-- JOB ITEM --
Line by line, the data below should be set down unchanged, with images excluded.

Top of TASK INPUTS

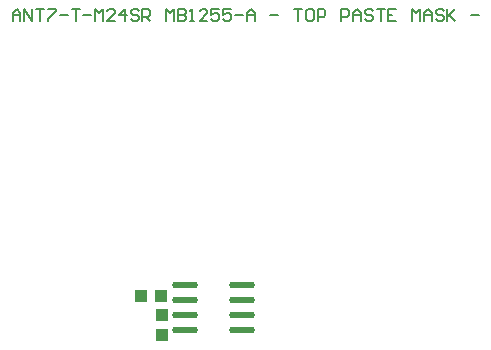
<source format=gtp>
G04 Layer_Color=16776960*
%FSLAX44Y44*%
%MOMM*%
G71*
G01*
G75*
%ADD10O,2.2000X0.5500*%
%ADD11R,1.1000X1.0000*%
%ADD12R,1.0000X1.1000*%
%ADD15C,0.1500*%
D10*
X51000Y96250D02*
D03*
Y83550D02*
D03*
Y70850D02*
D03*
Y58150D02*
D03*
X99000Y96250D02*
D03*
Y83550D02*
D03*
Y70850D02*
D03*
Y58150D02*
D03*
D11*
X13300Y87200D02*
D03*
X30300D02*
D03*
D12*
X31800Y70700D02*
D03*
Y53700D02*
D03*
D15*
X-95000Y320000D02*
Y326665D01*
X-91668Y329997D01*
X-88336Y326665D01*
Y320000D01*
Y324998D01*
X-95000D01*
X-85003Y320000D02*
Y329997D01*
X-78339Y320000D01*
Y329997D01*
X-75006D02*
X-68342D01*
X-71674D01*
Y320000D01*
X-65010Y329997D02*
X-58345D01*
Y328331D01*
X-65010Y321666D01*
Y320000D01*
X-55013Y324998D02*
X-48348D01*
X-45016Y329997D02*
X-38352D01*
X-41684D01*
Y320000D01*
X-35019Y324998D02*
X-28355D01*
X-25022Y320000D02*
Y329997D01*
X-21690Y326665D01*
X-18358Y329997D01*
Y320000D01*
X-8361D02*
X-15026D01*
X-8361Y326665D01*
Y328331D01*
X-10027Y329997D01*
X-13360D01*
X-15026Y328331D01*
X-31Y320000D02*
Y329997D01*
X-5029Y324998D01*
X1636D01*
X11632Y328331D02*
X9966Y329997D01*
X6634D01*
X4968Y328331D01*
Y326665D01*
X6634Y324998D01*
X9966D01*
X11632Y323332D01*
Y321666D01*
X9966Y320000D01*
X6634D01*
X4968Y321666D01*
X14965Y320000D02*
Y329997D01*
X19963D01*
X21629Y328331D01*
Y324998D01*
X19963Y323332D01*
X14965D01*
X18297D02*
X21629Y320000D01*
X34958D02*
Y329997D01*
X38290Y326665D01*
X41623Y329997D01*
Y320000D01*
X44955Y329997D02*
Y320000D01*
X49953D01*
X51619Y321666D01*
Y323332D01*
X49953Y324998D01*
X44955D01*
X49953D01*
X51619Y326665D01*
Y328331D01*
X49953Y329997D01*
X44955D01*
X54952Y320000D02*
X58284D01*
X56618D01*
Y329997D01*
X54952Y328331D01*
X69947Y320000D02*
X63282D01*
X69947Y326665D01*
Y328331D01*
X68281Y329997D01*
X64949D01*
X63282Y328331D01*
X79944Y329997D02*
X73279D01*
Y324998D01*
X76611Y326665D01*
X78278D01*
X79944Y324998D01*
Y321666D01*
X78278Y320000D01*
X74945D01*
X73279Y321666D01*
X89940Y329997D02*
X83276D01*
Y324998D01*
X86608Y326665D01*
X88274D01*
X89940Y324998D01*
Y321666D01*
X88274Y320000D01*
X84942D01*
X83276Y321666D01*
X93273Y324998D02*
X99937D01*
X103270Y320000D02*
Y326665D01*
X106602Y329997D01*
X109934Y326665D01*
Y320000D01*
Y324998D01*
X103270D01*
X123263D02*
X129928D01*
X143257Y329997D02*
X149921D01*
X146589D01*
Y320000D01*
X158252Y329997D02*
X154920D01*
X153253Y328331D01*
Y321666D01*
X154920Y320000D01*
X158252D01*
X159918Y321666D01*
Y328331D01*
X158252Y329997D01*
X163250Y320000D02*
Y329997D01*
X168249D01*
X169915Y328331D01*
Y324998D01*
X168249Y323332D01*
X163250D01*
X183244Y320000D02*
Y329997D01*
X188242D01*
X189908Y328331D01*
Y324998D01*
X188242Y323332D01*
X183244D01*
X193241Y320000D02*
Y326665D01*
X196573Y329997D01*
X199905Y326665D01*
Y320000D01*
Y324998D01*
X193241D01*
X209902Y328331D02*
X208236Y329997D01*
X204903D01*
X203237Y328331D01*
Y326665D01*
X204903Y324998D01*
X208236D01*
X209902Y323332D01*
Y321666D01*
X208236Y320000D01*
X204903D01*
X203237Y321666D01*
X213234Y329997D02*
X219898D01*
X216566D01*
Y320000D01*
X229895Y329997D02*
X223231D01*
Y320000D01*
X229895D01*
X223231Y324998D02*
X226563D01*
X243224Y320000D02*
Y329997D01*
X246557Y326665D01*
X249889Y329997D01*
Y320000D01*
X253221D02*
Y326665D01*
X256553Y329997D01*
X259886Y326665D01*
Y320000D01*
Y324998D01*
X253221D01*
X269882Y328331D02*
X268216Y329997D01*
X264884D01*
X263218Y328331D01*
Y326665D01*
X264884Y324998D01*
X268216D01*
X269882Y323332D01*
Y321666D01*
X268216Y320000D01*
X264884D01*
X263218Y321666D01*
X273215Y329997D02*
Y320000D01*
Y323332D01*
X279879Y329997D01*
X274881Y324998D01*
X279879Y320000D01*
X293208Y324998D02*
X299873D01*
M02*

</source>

Bottom of TASK INPUTS

-- RESULT OF THE EXERCISE --
<source format=gtp>
G04 Layer_Color=16776960*
%FSLAX44Y44*%
%MOMM*%
G71*
G01*
G75*
%ADD10O,2.2000X0.5500*%
%ADD11R,1.1000X1.0000*%
%ADD12R,1.0000X1.1000*%
%ADD15C,0.1500*%
D10*
X51000Y96250D02*
D03*
Y83550D02*
D03*
Y70850D02*
D03*
Y58150D02*
D03*
X99000Y96250D02*
D03*
Y83550D02*
D03*
Y70850D02*
D03*
Y58150D02*
D03*
D11*
X13300Y87200D02*
D03*
X30300D02*
D03*
D12*
X31800Y70700D02*
D03*
Y53700D02*
D03*
D15*
X-95000Y320000D02*
Y326665D01*
X-91668Y329997D01*
X-88336Y326665D01*
Y320000D01*
Y324998D01*
X-95000D01*
X-85003Y320000D02*
Y329997D01*
X-78339Y320000D01*
Y329997D01*
X-75006D02*
X-68342D01*
X-71674D01*
Y320000D01*
X-65010Y329997D02*
X-58345D01*
Y328331D01*
X-65010Y321666D01*
Y320000D01*
X-55013Y324998D02*
X-48348D01*
X-45016Y329997D02*
X-38352D01*
X-41684D01*
Y320000D01*
X-35019Y324998D02*
X-28355D01*
X-25022Y320000D02*
Y329997D01*
X-21690Y326665D01*
X-18358Y329997D01*
Y320000D01*
X-8361D02*
X-15026D01*
X-8361Y326665D01*
Y328331D01*
X-10027Y329997D01*
X-13360D01*
X-15026Y328331D01*
X-31Y320000D02*
Y329997D01*
X-5029Y324998D01*
X1636D01*
X11632Y328331D02*
X9966Y329997D01*
X6634D01*
X4968Y328331D01*
Y326665D01*
X6634Y324998D01*
X9966D01*
X11632Y323332D01*
Y321666D01*
X9966Y320000D01*
X6634D01*
X4968Y321666D01*
X14965Y320000D02*
Y329997D01*
X19963D01*
X21629Y328331D01*
Y324998D01*
X19963Y323332D01*
X14965D01*
X18297D02*
X21629Y320000D01*
X34958D02*
Y329997D01*
X38290Y326665D01*
X41623Y329997D01*
Y320000D01*
X44955Y329997D02*
Y320000D01*
X49953D01*
X51619Y321666D01*
Y323332D01*
X49953Y324998D01*
X44955D01*
X49953D01*
X51619Y326665D01*
Y328331D01*
X49953Y329997D01*
X44955D01*
X54952Y320000D02*
X58284D01*
X56618D01*
Y329997D01*
X54952Y328331D01*
X69947Y320000D02*
X63282D01*
X69947Y326665D01*
Y328331D01*
X68281Y329997D01*
X64949D01*
X63282Y328331D01*
X79944Y329997D02*
X73279D01*
Y324998D01*
X76611Y326665D01*
X78278D01*
X79944Y324998D01*
Y321666D01*
X78278Y320000D01*
X74945D01*
X73279Y321666D01*
X89940Y329997D02*
X83276D01*
Y324998D01*
X86608Y326665D01*
X88274D01*
X89940Y324998D01*
Y321666D01*
X88274Y320000D01*
X84942D01*
X83276Y321666D01*
X93273Y324998D02*
X99937D01*
X103270Y320000D02*
Y326665D01*
X106602Y329997D01*
X109934Y326665D01*
Y320000D01*
Y324998D01*
X103270D01*
X123263D02*
X129928D01*
X143257Y329997D02*
X149921D01*
X146589D01*
Y320000D01*
X158252Y329997D02*
X154920D01*
X153253Y328331D01*
Y321666D01*
X154920Y320000D01*
X158252D01*
X159918Y321666D01*
Y328331D01*
X158252Y329997D01*
X163250Y320000D02*
Y329997D01*
X168249D01*
X169915Y328331D01*
Y324998D01*
X168249Y323332D01*
X163250D01*
X183244Y320000D02*
Y329997D01*
X188242D01*
X189908Y328331D01*
Y324998D01*
X188242Y323332D01*
X183244D01*
X193241Y320000D02*
Y326665D01*
X196573Y329997D01*
X199905Y326665D01*
Y320000D01*
Y324998D01*
X193241D01*
X209902Y328331D02*
X208236Y329997D01*
X204903D01*
X203237Y328331D01*
Y326665D01*
X204903Y324998D01*
X208236D01*
X209902Y323332D01*
Y321666D01*
X208236Y320000D01*
X204903D01*
X203237Y321666D01*
X213234Y329997D02*
X219898D01*
X216566D01*
Y320000D01*
X229895Y329997D02*
X223231D01*
Y320000D01*
X229895D01*
X223231Y324998D02*
X226563D01*
X243224Y320000D02*
Y329997D01*
X246557Y326665D01*
X249889Y329997D01*
Y320000D01*
X253221D02*
Y326665D01*
X256553Y329997D01*
X259886Y326665D01*
Y320000D01*
Y324998D01*
X253221D01*
X269882Y328331D02*
X268216Y329997D01*
X264884D01*
X263218Y328331D01*
Y326665D01*
X264884Y324998D01*
X268216D01*
X269882Y323332D01*
Y321666D01*
X268216Y320000D01*
X264884D01*
X263218Y321666D01*
X273215Y329997D02*
Y320000D01*
Y323332D01*
X279879Y329997D01*
X274881Y324998D01*
X279879Y320000D01*
X293208Y324998D02*
X299873D01*
M02*

</source>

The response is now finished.